Patrice Johnston’s Answers

5 total

  • What are the chances that a non custodial parent can have the kids in his school district if he lives 45 min away from kids?

    Non custodial is proposing to modify parenting plan and overnight visitation 2 xs a week. He wants kids to go to school in district where he teaches. Custodial parent (me) lives 45 min away from his proposed school district and works an hour away....

    Patrice’s Answer

    In Washington, in order to modify a parenting plan, a party must show a substantial change of circumstances of the non-requesting party (you) or the children. Courts do not like to change parenting plans because they believe that doing so is disruptive to children, so the bar for requesting a change is high. Asking to change the plan simply because it would more convenient for him, or he thinks the schools near his home are better, is not sufficient. Unless there are other factors that you haven't mentioned, it does not appear that he will be successful if he files a petition to modify the parenting plan, but you should consult with an attorney if he does. The attorney should be able to assist you in getting the petition dismissed on adequate cause.

    See question 
  • My ex threaten to call the cops in front our child, my boyfriend do I have any rights to protect myself against his open threats

    I think it is disgusting that my ex would threaten me with jail in front of our child and feel that he should have no time with our son because of lack of judgement and having our child witness it. What can be done to protect our child from verbia...

    Patrice’s Answer

    Although you are right that this type of behavior reflects poor judgment, it's not likely that the court would completely terminate your ex's time with the child because of it.
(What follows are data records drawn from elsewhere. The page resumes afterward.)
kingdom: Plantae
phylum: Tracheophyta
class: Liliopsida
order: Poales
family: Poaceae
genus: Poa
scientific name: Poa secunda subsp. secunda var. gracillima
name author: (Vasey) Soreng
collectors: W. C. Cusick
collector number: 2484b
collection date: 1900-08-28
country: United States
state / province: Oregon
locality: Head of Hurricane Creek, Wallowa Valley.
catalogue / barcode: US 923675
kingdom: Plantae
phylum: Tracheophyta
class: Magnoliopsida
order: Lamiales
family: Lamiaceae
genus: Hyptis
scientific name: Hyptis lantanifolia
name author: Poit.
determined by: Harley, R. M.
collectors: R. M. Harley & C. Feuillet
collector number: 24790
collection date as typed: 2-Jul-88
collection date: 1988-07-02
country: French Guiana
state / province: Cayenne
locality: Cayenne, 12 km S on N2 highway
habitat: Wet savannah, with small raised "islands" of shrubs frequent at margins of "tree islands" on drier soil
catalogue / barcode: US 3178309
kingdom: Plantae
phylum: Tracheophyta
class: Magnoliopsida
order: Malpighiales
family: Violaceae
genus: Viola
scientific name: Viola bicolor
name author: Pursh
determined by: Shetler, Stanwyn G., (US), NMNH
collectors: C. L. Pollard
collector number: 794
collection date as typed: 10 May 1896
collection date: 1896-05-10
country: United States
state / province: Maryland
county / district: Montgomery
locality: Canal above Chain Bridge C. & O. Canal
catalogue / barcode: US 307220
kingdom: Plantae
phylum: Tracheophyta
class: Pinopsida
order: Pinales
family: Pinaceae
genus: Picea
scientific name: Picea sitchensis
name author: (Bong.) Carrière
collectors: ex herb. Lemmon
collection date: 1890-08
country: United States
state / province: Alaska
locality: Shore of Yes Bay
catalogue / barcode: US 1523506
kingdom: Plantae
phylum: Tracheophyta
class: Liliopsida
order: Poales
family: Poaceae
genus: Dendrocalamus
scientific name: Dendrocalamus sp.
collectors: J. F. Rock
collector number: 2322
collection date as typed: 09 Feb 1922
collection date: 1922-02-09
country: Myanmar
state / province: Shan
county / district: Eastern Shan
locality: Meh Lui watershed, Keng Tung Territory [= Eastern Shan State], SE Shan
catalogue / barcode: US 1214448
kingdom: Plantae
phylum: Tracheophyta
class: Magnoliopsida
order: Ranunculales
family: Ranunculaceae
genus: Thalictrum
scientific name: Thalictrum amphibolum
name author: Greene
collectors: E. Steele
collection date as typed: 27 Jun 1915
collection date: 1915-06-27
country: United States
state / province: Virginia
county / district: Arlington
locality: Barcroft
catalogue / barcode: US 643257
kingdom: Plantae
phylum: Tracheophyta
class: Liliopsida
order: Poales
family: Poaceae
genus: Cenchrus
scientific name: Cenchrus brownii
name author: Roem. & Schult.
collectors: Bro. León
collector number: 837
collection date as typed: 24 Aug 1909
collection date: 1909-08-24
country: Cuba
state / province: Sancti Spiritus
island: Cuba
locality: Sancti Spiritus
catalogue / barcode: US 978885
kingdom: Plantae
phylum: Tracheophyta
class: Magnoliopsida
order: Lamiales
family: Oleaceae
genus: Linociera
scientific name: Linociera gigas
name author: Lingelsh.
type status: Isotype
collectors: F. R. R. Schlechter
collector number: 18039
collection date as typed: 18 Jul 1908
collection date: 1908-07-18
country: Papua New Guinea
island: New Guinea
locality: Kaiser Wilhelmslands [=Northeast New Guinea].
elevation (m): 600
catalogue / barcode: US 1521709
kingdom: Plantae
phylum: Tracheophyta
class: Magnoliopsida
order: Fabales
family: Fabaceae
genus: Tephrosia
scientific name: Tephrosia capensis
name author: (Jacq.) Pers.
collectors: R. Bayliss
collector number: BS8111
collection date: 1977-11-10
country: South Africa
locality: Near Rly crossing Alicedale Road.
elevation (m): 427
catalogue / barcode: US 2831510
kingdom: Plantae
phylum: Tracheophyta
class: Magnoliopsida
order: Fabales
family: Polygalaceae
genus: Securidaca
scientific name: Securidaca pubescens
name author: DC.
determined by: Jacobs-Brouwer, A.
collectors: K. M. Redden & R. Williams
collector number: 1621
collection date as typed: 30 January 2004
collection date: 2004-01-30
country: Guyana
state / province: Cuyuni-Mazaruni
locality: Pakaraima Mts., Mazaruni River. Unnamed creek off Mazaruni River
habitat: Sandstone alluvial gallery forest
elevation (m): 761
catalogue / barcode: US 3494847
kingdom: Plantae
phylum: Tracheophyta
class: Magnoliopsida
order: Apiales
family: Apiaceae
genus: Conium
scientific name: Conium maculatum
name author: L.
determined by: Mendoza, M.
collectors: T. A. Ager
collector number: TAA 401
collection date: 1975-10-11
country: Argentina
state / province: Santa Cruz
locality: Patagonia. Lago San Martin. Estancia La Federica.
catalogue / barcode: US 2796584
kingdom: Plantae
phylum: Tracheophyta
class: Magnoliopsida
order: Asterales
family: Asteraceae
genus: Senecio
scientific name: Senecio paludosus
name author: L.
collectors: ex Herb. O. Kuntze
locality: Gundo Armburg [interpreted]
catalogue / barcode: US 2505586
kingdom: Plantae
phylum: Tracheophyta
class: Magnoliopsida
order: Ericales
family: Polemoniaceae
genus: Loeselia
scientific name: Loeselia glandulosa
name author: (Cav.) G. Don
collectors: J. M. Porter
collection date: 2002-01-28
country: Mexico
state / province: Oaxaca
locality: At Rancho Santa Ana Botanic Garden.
As a practical matter, the best way to handle this in the short run might be to bring a neutral third party to the exchanges (not a boyfriend, but a sibling, parent, etc.) so you have a witness to the events, and someone who can remove the child from the conflict if necessary.
    If you already have a parenting plan, you should follow the dispute resolution provisions and try to set up a new procedure for exchanging the child at a neutral public location like Starbucks or a police station where you and your ex do not speak to each other. If he refuses to participate, or the verbal abuse continues, you may need to ask the court to modify the parenting plan because the current arrangements are damaging to the child. This is an expensive and time-consuming process, however.

    See question 
  • In WA state does the possible biological father have to pay child support if he's not listed on the birth certificate?

    Our son is possibly the father of twins with a former girlfriend. He has assumed he is the biological father but never had a genetic test. Relations between families soured and now he has a court notice for child support. Is he liable to pay ev...

    Patrice’s Answer

    He should retain a family law attorney to help him respond to the court proceedings. It appears that either the state is seeking to establish paternity and set child support, or the mother has filed to do so. The court can require the possible father to submit to genetic testing, and if he is the father, the court will order him to pay support. The court can also enter a parenting plan if he wants residential time with the children.

    See question 
  • Can a step-parent sign any school or medical related forms or request such items from a school or doctor?

    My ex has an extremely overbearing wife who represents herself as though she is the mother as well as simply thinking she has these legal rights. I am a very, very involved mom and obviously this has taken its toll. Is there a letter I can write...

    Patrice’s Answer

    Have you addressed this with dad? He is the person who should intervene and ask her not to overstep into these areas. If he won't, then you can certainly contact the school and the doctor and clarify that only you and dad are authorized to make decisions for the children. A lot depends on what kinds of things stepmom is doing. If she's just taking the kids to the dentist during dad's time, that's OK; if she's making decisions about whether the kids get immunizations, whether or not they participate in school activities, etc., that's inappropriate and you are justified in expressing your concern.

    See question 
  • My ex is withholding our child's passport from me. Do I need to take him to court to get it back?

    I purchased the passport, and I gave it to him to go on his vacation with her. Now he refuses to give it back to me.

    Patrice’s Answer

    Following up on the other answer, if you are unable to reach a resolution in the dispute resolution process, you can file a motion on the family law motions calendar in King County and ask the court to order your ex to turn the passport over to you. But the court will expect you to have tried dispute resolution first.